Early life and education

Adrienne Cecile Rich was born in Baltimore, Maryland, on May 16, 1929,[5] the elder of two sisters. Her father, pathologist Arnold Rice Rich, was the chairman of pathology at The Johns Hopkins Medical School. Her mother, Helen Elizabeth (Jones) Rich,[6] was a concert pianist and a composer. Her father was from a Jewish family,[7] and her mother was a Southern Protestant;[8] the girls were raised as Christians. Her paternal grandfather Samuel Rice was an Ashkenazi immigrant from Košice in the Austro-Hungarian Empire (present day Slovakia), while his mother was a Sephardic Jew from Vicksburg, Mississippi. Samuel Rice owned a successful shoe store in Birmingham.[9]
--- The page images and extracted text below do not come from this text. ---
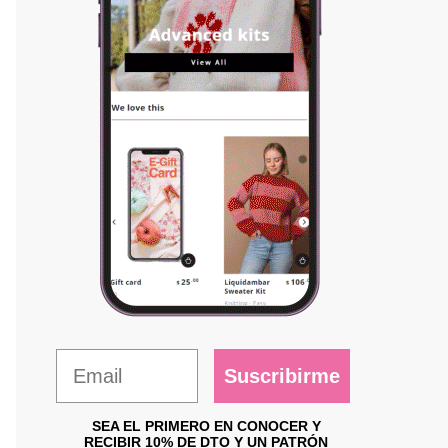
Suscribirme
SEA EL PRIMERO EN CONOCER Y
RECIBIR 10% DE DTO Y UN PATRÓN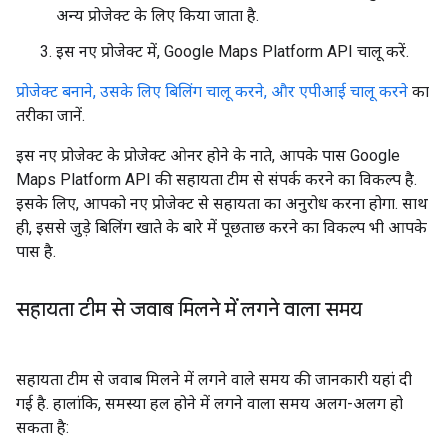
अन्य प्रोजेक्ट के लिए किया जाता है.
इस नए प्रोजेक्ट में, Google Maps Platform API चालू करें.
प्रोजेक्ट बनाने, उसके लिए बिलिंग चालू करने, और एपीआई चालू करने
का
तरीका जानें.
इस नए प्रोजेक्ट के प्रोजेक्ट ओनर होने के नाते, आपके पास Google
Maps Platform API की सहायता टीम से संपर्क करने का विकल्प है.
इसके लिए, आपको नए प्रोजेक्ट से सहायता का अनुरोध करना होगा. साथ
ही, इससे जुड़े बिलिंग खाते के बारे में पूछताछ करने का विकल्प भी आपके
पास है.
सहायता टीम से जवाब मिलने में लगने वाला समय
सहायता टीम से जवाब मिलने में लगने वाले समय की जानकारी यहां दी
गई है. हालांकि, समस्या हल होने में लगने वाला समय अलग-अलग हो
सकता है: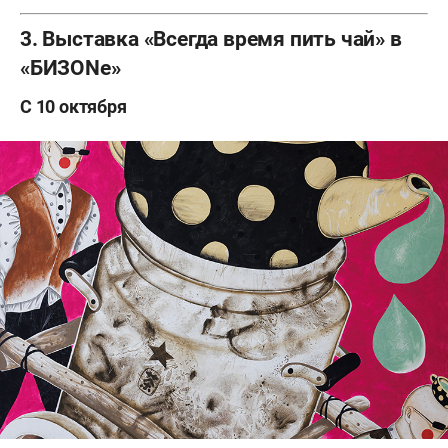
3. Выставка «Всегда время пить чай» в
«БИЗОNe»
С 10 октября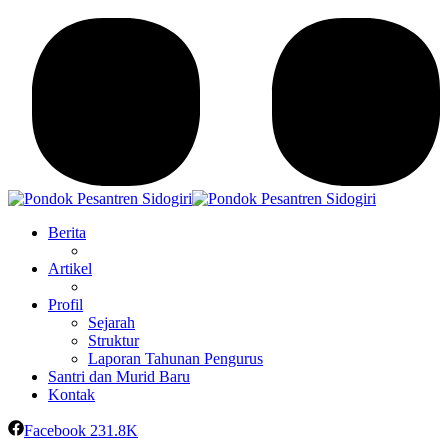
Berita
Artikel
Profil
Sejarah
Struktur
Laporan Tahunan Pengurus
Santri dan Murid Baru
Kontak
Facebook
231.8K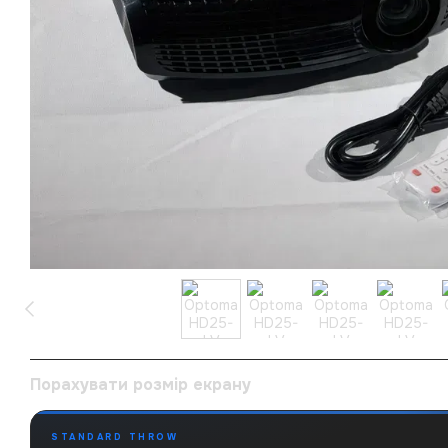
Порахувати розмір екрану
STANDARD THROW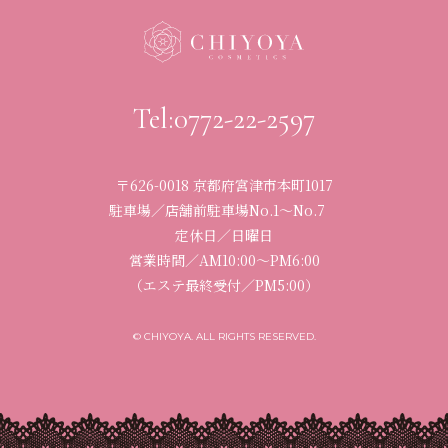
Tel:0772-22-2597
〒626-0018 京都府宮津市本町1017
駐車場／店舗前駐車場No.1〜No.7
定休日／日曜日
営業時間／
AM10:00〜PM6:00
（エステ最終受付／PM5:00）
© CHIYOYA. ALL RIGHTS RESERVED.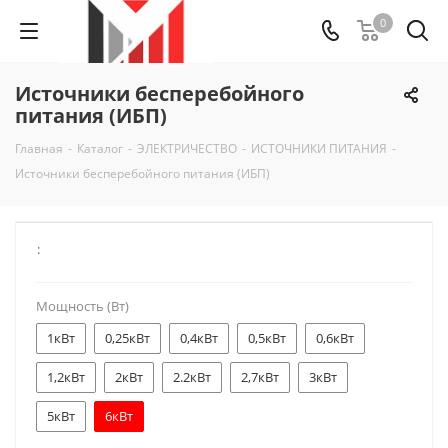
0
Источники бесперебойного
питания (ИБП)
Главная
-
Каталог
-
ЭЛЕКТРИЧЕСТВО
-
ИСТОЧНИКИ ПИТАНИЯ
-
Источники бесперебойного питания (ИБП)
:
Мощность (Вт)
1кВт
0,25кВт
0,4кВт
0,5кВт
0,6кВт
1,2кВт
2кВт
2.2кВт
2,7кВт
3кВт
5кВт
6кВт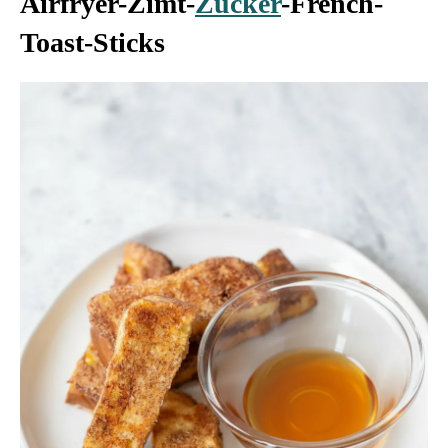
Airfryer-Zimt-
Zucker
-French-
Toast-Sticks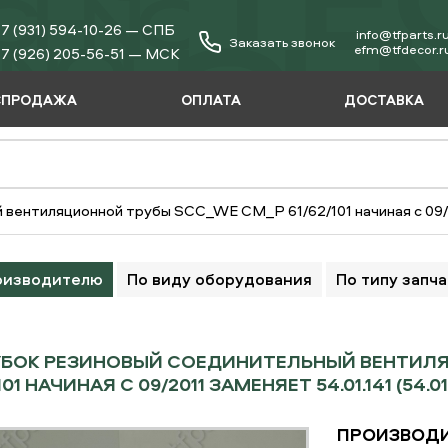
7 (931) 594-10-26 — СПБ
info@tfparts.r
Заказать звонок
еfm@tfdecor.r
7 (926) 205-56-51 — МСК
СПРОДАЖА
ОПЛАТА
ДОСТАВКА
ентиляционной трубы SCC_WE CM_P 61/62/101 начиная с 09/201
оизводителю
По виду оборудования
По типу запч
УБОК РЕЗИНОВЫЙ СОЕДИНИТЕЛЬНЫЙ ВЕНТИЛЯ
101 НАЧИНАЯ С 09/2011 ЗАМЕНЯЕТ 54.01.141 (54.0
ПРОИЗВОДИ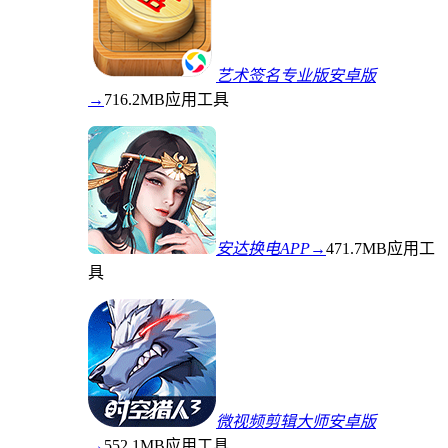
艺术签名专业版安卓版
→
716.2MB
应用工具
安达换电APP→
471.7MB
应用工
具
微视频剪辑大师安卓版
→
552.1MB
应用工具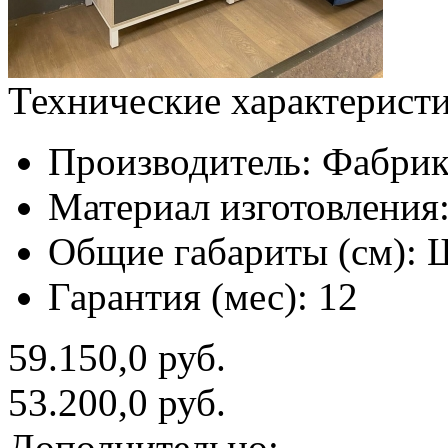
Технические характерист
Производитель:
Фабрик
Материал изготовления
Общие габариты (см):
Ш
Гарантия (мес):
12
59.150,0 руб.
53.200,0 руб.
Дополнительно: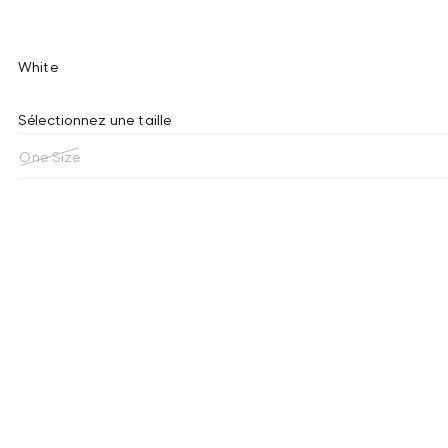
White
Sélectionnez une taille
One Size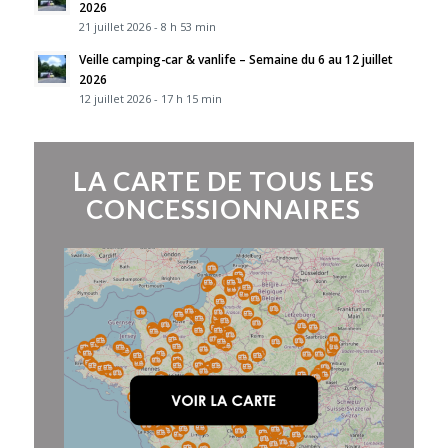
2026
21 juillet 2026 - 8 h 53 min
Veille camping-car & vanlife – Semaine du 6 au 12 juillet
2026
12 juillet 2026 - 17 h 15 min
LA CARTE DE TOUS LES
CONCESSIONNAIRES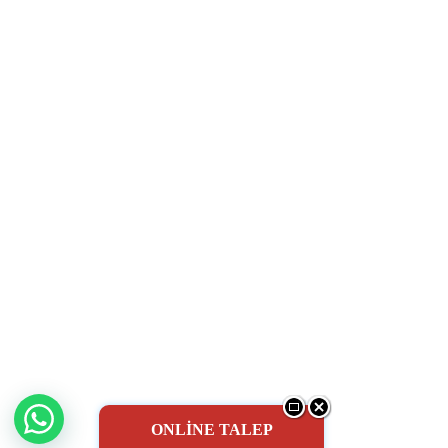
ONLİNE TALEP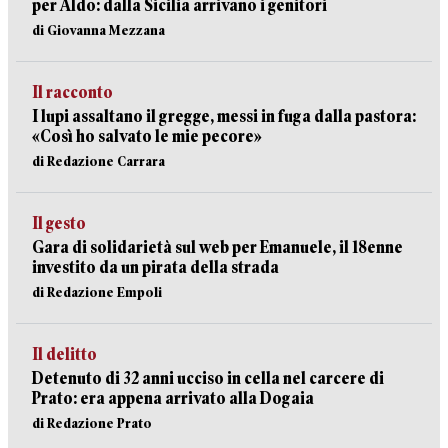
per Aldo: dalla Sicilia arrivano i genitori
di Giovanna Mezzana
Il racconto
I lupi assaltano il gregge, messi in fuga dalla pastora:
«Così ho salvato le mie pecore»
di Redazione Carrara
Il gesto
Gara di solidarietà sul web per Emanuele, il 18enne
investito da un pirata della strada
di Redazione Empoli
Il delitto
Detenuto di 32 anni ucciso in cella nel carcere di
Prato: era appena arrivato alla Dogaia
di Redazione Prato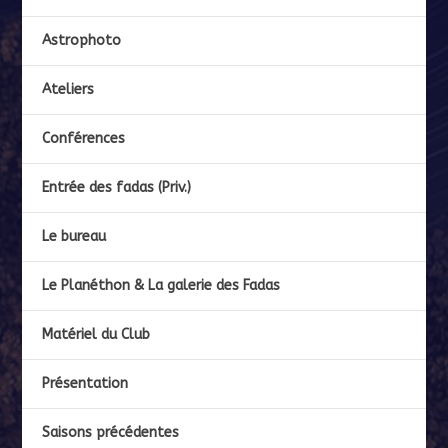
Astrophoto
Ateliers
Conférences
Entrée des fadas (Priv.)
Le bureau
Le Planéthon & La galerie des Fadas
Matériel du Club
Présentation
Saisons précédentes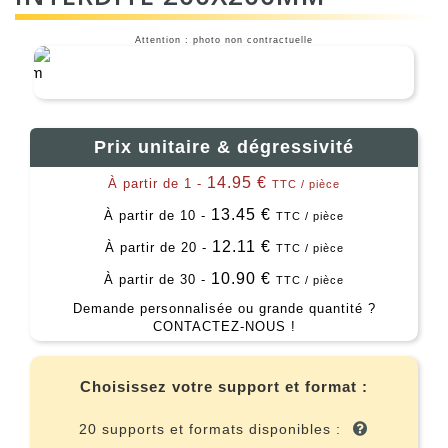
Attention : photo non contractuelle
Prix unitaire & dégressivité
14.95 €
À partir de 1 -
TTC / pièce
13.45 €
À partir de 10 -
TTC / pièce
12.11 €
À partir de 20 -
TTC / pièce
10.90 €
À partir de 30 -
TTC / pièce
Demande personnalisée ou grande quantité ?
CONTACTEZ-NOUS !
Choisissez votre support et format :
20 supports et formats disponibles :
Adrienne Rich's early poetic influence stemmed from her father, who encouraged her to read but also to write poetry. Her interest in literature was sparked within her father's library, where she read the work of writers such as Ibsen,[10] Arnold, Blake, Keats, Dante Gabriel Rossetti, and Tennyson. Her father was ambitious for Adrienne and "planned to create a prodigy". Adrienne Rich and her younger sister were home schooled by their mother until Adrienne commenced public education in the fourth grade. The poems Sources and After Dark document her relationship with her father, describing how she worked hard to fulfill her parents' ambitions—moving into a world in which excellence was expected.[10][11]

In later years, Rich went to Roland Park Country School, which she described as a "good old fashioned girls' school [that] gave us fine role models of single women who were intellectually impassioned."[12] After graduating from high school, Rich earned her diploma at Radcliffe College of Harvard University, where she focused on poetry and learning the writing craft, encountering no women teachers at all.[12]

In 1951, her senior year at college, Rich's first collection of poetry, A Change of World, was chosen by the poet W. H. Auden for the Yale Series of Younger Poets Award. He went on to write the introduction to the published volume. Following graduation, Rich received a Guggenheim Fellowship to study at Oxford for a year. After visiting Florence, she chose not to return to Oxford, and spent her remaining time in Europe writing and exploring Italy.[13]